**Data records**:
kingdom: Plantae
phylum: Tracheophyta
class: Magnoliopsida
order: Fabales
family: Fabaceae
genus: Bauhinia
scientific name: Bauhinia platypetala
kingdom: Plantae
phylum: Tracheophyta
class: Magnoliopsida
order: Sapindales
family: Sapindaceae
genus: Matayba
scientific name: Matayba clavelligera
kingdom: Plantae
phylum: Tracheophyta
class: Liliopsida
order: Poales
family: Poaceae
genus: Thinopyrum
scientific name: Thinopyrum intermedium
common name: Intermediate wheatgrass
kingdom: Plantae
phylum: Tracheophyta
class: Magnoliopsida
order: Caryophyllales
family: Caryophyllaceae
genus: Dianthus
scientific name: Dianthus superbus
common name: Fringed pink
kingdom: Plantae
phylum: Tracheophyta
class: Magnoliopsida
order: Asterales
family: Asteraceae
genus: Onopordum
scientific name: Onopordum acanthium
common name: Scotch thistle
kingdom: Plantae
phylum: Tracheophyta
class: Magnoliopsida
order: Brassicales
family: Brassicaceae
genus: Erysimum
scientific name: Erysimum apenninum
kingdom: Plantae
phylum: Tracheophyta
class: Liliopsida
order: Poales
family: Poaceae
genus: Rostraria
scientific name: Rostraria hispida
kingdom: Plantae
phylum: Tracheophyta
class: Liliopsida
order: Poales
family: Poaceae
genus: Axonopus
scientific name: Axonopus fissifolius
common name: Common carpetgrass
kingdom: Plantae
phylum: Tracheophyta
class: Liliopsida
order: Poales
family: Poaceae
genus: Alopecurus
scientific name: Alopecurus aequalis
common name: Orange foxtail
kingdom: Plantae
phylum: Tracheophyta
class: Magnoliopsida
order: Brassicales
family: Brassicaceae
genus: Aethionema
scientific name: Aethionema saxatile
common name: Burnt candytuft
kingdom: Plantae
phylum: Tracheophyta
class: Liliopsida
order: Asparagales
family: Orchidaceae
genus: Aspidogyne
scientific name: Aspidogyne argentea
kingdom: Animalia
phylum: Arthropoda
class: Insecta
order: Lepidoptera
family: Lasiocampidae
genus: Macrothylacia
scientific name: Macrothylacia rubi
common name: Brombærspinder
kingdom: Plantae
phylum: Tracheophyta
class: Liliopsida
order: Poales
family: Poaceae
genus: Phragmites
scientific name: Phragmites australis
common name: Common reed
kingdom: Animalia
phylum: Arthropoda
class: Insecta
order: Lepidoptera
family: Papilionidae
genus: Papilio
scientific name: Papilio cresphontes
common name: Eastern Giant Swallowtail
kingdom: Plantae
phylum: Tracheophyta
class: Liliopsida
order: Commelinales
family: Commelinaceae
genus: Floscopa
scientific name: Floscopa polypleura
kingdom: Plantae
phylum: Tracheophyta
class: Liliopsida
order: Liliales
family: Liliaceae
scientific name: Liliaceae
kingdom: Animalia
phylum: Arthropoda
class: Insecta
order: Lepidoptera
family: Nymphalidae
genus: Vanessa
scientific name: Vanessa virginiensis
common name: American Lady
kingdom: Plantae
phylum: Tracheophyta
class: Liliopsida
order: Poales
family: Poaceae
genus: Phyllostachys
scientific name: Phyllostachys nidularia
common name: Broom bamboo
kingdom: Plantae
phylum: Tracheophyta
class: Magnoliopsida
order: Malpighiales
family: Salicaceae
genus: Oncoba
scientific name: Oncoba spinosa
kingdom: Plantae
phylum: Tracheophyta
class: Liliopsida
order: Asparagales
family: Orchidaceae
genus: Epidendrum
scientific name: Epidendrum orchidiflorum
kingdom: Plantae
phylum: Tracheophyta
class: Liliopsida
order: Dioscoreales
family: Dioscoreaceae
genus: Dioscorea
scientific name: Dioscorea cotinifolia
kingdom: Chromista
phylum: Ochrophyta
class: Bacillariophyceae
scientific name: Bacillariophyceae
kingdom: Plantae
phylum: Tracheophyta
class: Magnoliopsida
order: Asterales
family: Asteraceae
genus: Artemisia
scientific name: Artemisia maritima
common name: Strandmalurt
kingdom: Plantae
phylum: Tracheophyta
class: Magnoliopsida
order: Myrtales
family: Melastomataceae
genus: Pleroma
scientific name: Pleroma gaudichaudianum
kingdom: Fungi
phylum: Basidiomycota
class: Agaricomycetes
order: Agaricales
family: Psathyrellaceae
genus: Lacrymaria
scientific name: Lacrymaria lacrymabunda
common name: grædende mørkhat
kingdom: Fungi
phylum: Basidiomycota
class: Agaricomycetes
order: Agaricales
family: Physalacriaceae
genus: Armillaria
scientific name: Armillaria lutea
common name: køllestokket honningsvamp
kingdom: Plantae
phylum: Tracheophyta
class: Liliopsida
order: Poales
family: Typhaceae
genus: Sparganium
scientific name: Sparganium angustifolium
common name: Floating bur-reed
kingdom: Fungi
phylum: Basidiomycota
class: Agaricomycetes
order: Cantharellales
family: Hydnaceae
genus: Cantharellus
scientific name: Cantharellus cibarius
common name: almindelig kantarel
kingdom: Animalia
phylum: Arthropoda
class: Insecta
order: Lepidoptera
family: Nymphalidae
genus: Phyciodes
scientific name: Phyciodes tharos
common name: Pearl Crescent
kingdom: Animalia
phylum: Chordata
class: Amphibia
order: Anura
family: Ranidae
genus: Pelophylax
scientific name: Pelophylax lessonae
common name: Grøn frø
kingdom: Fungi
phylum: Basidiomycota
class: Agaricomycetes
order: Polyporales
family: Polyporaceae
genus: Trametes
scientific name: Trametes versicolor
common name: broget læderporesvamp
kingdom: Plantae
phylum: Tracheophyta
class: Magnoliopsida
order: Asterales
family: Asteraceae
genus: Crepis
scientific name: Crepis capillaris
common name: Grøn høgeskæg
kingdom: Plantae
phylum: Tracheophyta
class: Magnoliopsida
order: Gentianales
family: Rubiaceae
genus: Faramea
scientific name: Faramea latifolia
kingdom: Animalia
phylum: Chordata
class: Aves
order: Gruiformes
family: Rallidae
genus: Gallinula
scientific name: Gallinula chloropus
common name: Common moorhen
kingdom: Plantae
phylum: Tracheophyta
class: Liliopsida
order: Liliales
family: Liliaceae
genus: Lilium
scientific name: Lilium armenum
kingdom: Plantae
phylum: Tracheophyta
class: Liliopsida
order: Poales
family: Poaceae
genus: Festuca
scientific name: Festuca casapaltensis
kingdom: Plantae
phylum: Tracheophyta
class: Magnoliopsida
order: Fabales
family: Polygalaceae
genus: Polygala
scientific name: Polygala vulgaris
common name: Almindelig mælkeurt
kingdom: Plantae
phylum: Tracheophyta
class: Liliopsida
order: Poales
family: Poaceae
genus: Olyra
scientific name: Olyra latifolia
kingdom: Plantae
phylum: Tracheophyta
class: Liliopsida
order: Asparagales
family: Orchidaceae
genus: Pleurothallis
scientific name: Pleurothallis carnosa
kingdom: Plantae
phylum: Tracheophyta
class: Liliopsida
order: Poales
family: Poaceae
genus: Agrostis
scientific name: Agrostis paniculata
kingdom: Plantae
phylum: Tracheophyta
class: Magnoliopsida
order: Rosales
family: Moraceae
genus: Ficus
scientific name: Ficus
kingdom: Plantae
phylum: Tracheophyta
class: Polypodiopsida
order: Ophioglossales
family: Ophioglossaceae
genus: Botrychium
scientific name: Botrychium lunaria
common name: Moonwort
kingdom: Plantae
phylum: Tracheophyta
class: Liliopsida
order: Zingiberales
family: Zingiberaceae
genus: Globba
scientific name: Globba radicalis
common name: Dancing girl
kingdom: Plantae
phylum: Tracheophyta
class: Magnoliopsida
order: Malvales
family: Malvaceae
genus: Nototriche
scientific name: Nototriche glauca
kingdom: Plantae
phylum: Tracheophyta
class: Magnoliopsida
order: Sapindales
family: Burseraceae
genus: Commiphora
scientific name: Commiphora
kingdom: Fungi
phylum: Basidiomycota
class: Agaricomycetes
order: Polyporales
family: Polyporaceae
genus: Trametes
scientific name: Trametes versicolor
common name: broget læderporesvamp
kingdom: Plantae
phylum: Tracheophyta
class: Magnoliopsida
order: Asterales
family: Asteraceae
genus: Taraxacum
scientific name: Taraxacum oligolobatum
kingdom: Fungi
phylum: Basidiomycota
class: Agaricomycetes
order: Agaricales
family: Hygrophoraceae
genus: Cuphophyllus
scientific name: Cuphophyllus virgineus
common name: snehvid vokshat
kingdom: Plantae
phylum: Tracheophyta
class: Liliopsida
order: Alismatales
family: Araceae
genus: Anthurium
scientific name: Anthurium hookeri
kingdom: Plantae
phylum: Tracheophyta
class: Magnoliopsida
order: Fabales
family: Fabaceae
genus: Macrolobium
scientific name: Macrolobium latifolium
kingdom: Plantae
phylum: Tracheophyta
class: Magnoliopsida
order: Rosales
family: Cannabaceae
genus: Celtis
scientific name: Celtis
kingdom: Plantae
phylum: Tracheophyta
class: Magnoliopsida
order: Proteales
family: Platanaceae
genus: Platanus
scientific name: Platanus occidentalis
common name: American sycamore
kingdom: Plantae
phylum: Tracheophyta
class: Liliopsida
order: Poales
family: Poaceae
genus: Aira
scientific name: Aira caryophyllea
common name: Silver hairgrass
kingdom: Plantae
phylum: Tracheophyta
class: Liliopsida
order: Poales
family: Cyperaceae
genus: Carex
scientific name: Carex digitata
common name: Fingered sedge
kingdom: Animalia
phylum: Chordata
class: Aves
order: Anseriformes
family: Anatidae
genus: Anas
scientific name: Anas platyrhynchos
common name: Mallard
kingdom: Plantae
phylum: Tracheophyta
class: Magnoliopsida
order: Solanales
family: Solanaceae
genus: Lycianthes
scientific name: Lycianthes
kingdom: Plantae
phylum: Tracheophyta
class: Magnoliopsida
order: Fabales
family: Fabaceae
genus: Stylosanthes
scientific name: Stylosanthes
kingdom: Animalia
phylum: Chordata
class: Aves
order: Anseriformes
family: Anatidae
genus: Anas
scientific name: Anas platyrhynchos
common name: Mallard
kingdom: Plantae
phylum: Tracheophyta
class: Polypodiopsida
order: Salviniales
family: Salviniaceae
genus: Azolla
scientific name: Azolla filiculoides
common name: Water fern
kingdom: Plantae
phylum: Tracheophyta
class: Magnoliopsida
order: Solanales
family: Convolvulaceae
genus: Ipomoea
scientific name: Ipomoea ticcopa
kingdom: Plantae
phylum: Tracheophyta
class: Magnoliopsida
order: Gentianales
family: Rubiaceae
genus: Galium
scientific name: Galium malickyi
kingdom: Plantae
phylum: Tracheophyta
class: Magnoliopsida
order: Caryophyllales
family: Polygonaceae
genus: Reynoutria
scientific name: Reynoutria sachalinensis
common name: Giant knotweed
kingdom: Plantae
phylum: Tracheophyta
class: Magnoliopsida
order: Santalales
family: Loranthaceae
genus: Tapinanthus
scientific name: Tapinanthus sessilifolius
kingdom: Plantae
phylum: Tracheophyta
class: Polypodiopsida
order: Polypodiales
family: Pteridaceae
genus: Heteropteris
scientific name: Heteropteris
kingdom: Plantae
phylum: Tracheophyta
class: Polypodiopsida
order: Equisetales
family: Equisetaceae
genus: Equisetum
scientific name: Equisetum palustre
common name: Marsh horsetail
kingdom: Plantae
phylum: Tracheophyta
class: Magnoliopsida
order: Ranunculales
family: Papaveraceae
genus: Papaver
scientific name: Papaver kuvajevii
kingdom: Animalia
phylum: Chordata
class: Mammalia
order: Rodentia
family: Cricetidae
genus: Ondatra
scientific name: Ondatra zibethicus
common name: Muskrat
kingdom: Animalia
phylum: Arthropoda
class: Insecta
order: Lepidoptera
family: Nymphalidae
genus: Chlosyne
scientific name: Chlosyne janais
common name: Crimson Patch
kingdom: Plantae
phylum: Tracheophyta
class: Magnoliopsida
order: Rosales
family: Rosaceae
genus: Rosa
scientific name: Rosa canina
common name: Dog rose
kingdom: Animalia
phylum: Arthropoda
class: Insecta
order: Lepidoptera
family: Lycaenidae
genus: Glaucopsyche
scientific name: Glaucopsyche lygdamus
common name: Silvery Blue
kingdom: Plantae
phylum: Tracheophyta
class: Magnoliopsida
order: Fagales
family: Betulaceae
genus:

**Direction**: Arrange the lines from the start of the entries through the line containing "genus: Axonopus", inclusive, as a Markdown table with the columns Row and Line, skipping any blank lines.

**Output below**:
| Row | Line |
|---|---|
| 1 | kingdom: Plantae |
| 2 | phylum: Tracheophyta |
| 3 | class: Magnoliopsida |
| 4 | order: Fabales |
| 5 | family: Fabaceae |
| 6 | genus: Bauhinia |
| 7 | scientific name: Bauhinia platypetala |
| 8 | kingdom: Plantae |
| 9 | phylum: Tracheophyta |
| 10 | class: Magnoliopsida |
| 11 | order: Sapindales |
| 12 | family: Sapindaceae |
| 13 | genus: Matayba |
| 14 | scientific name: Matayba clavelligera |
| 15 | kingdom: Plantae |
| 16 | phylum: Tracheophyta |
| 17 | class: Liliopsida |
| 18 | order: Poales |
| 19 | family: Poaceae |
| 20 | genus: Thinopyrum |
| 21 | scientific name: Thinopyrum intermedium |
| 22 | common name: Intermediate wheatgrass |
| 23 | kingdom: Plantae |
| 24 | phylum: Tracheophyta |
| 25 | class: Magnoliopsida |
| 26 | order: Caryophyllales |
| 27 | family: Caryophyllaceae |
| 28 | genus: Dianthus |
| 29 | scientific name: Dianthus superbus |
| 30 | common name: Fringed pink |
| 31 | kingdom: Plantae |
| 32 | phylum: Tracheophyta |
| 33 | class: Magnoliopsida |
| 34 | order: Asterales |
| 35 | family: Asteraceae |
| 36 | genus: Onopordum |
| 37 | scientific name: Onopordum acanthium |
| 38 | common name: Scotch thistle |
| 39 | kingdom: Plantae |
| 40 | phylum: Tracheophyta |
| 41 | class: Magnoliopsida |
| 42 | order: Brassicales |
| 43 | family: Brassicaceae |
| 44 | genus: Erysimum |
| 45 | scientific name: Erysimum apenninum |
| 46 | kingdom: Plantae |
| 47 | phylum: Tracheophyta |
| 48 | class: Liliopsida |
| 49 | order: Poales |
| 50 | family: Poaceae |
| 51 | genus: Rostraria |
| 52 | scientific name: Rostraria hispida |
| 53 | kingdom: Plantae |
| 54 | phylum: Tracheophyta |
| 55 | class: Liliopsida |
| 56 | order: Poales |
| 57 | family: Poaceae |
| 58 | genus: Axonopus |